Should I do the same for the ad10 - ad14 drives before I gmirror?  

And should I mount the partitions before I start installing?  What should I configure while installing/after installing?

Thanking you all for your time and help,

atwinix


----------



## SirDice (Dec 13, 2010)

Why are you gstriping ZFS? Use the functionality of ZFS.

And you really don't want to stripe your swap. When one of the drives fail the entire swap will fail.


----------



## phoenix (Dec 13, 2010)

atwinix said:
			
		

> I am installing FreeBSD 8.1 x64 through the Fixit Shell and I need to set it up to run on ZFS.  I am currently experimenting in a virtual environment before I build the actual system. (See attached File)
> 
> I have ad4, ad6 and ad8 to be striped and then mirrored to ad10, ad12 and ad14.



No, no, no, and no!

First, you want mirrors (RAID1) striped together (RAID0) to get RAID1+0 aka RAID10.  You do *not* want stripes (RAID0) mirrored together (RAID1) to get RAID0+1.  Bad things will happen.

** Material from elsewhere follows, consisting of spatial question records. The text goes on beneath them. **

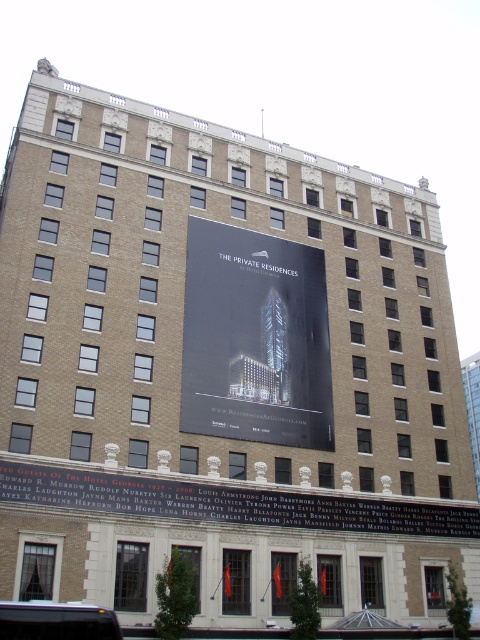
What is located at the coordinates point [254,339] on the building facade?

The black glossy poster at center is located at point [254,339] on the building facade.

You are a painter standing in front of the building and want to paint both the black glossy poster at center and the black glossy sign at center. Which object should you focus on first if you want to paint the wider one first?

The black glossy sign at center is wider than the black glossy poster at center, so you should focus on painting the black glossy sign at center first.

You are a delivery person trying to read the website address on the black glossy poster at center and the black glossy sign at center. Which one is easier to read?

The black glossy sign at center is larger than the black glossy poster at center, so the text on the black glossy sign at center is easier to read.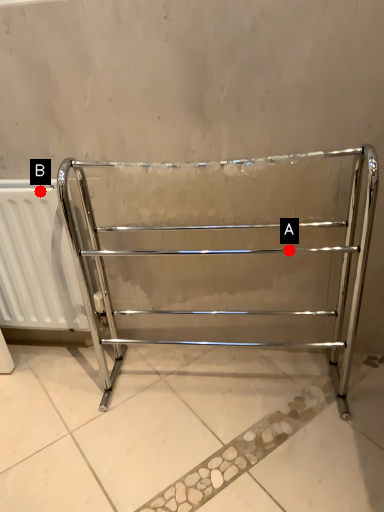
Question: Two points are circled on the image, labeled by A and B beside each circle. Among these points, which one is nearest to the camera?

Choices:
 (A) A is closer
 (B) B is closer

Answer: (B)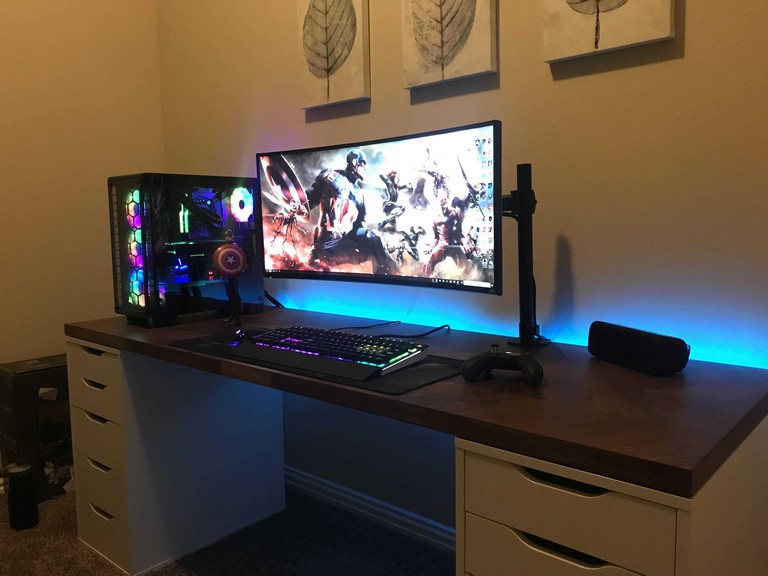
Locate an element on the screen. The image size is (768, 576). the top left hand drawer is located at coordinates (104, 362).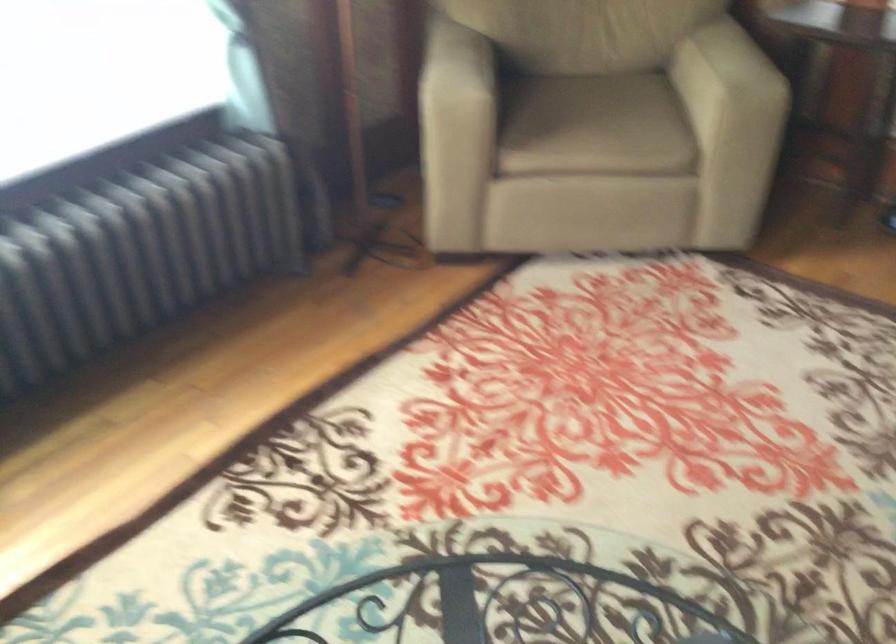
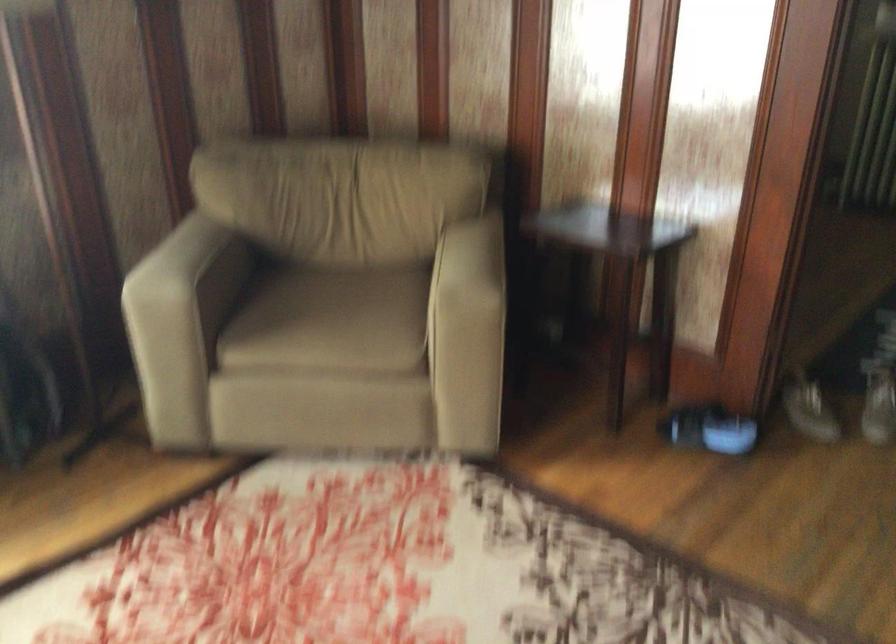
In the second image, find the point that corresponds to [593,122] in the first image.

(331, 321)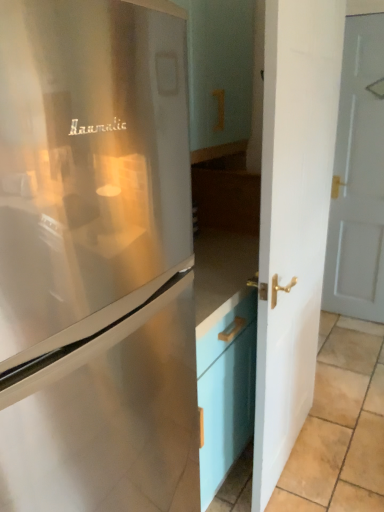
Question: Is beige tile at lower right oriented towards satin silver refrigerator at left?

Choices:
 (A) yes
 (B) no

Answer: (B)

Question: Is beige tile at lower right bigger than satin silver refrigerator at left?

Choices:
 (A) yes
 (B) no

Answer: (B)

Question: Can you confirm if beige tile at lower right is wider than satin silver refrigerator at left?

Choices:
 (A) no
 (B) yes

Answer: (B)

Question: Is beige tile at lower right looking in the opposite direction of satin silver refrigerator at left?

Choices:
 (A) no
 (B) yes

Answer: (A)

Question: Does beige tile at lower right contain satin silver refrigerator at left?

Choices:
 (A) yes
 (B) no

Answer: (B)

Question: From their relative heights in the image, would you say beige tile at lower right is taller or shorter than satin silver refrigerator at left?

Choices:
 (A) tall
 (B) short

Answer: (B)

Question: In terms of width, does beige tile at lower right look wider or thinner when compared to satin silver refrigerator at left?

Choices:
 (A) wide
 (B) thin

Answer: (A)

Question: Would you say beige tile at lower right is inside or outside satin silver refrigerator at left?

Choices:
 (A) outside
 (B) inside

Answer: (A)

Question: In terms of size, does beige tile at lower right appear bigger or smaller than satin silver refrigerator at left?

Choices:
 (A) big
 (B) small

Answer: (B)

Question: Looking at their shapes, would you say white glossy door at center, which appears as the first door when viewed from the left, is wider or thinner than satin silver refrigerator at left?

Choices:
 (A) thin
 (B) wide

Answer: (A)

Question: Considering the positions of white glossy door at center, the 1th door in the front-to-back sequence, and satin silver refrigerator at left in the image, is white glossy door at center, the 1th door in the front-to-back sequence, taller or shorter than satin silver refrigerator at left?

Choices:
 (A) short
 (B) tall

Answer: (B)

Question: Based on their positions, is white glossy door at center, the 1th door in the front-to-back sequence, located to the left or right of satin silver refrigerator at left?

Choices:
 (A) left
 (B) right

Answer: (B)

Question: Relative to satin silver refrigerator at left, is white glossy door at center, which appears as the first door when viewed from the left, in front or behind?

Choices:
 (A) front
 (B) behind

Answer: (B)

Question: Would you say satin silver refrigerator at left is to the left or to the right of beige tile at lower right in the picture?

Choices:
 (A) left
 (B) right

Answer: (A)

Question: Considering the positions of point (170, 370) and point (329, 377), is point (170, 370) closer or farther from the camera than point (329, 377)?

Choices:
 (A) closer
 (B) farther

Answer: (A)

Second, ZFS will do all of that for you.  It automatically stripes together any vdevs you create.  Thus, just create ZFS mirror vdevs, add them all to the same pool, and be done with it:
`# zpool create mypool mirror ad4 ad4 mirror ad8 ad10 mirror ad12 ad14`

Or, if you want to do it in multiple commands:
`# zpool create mypool mirror ad4 ad6`
`# zpool add mypool mirror ad8 ad10`
`# zpool add mypool mirror ad12 ad14`

Third, make your life easy.  Download the PC-BSD 8.1 ISO, and use that to configure a basic mirror pool using 2 drives (ad4, ad6), use it to install FreeBSD, then boot into it.  Finally, add the other two mirror vdevs, and you're done.


----------



## atwinix (Dec 14, 2010)

Well, thanks for the tips guys. I shall definitely revise my method.


----------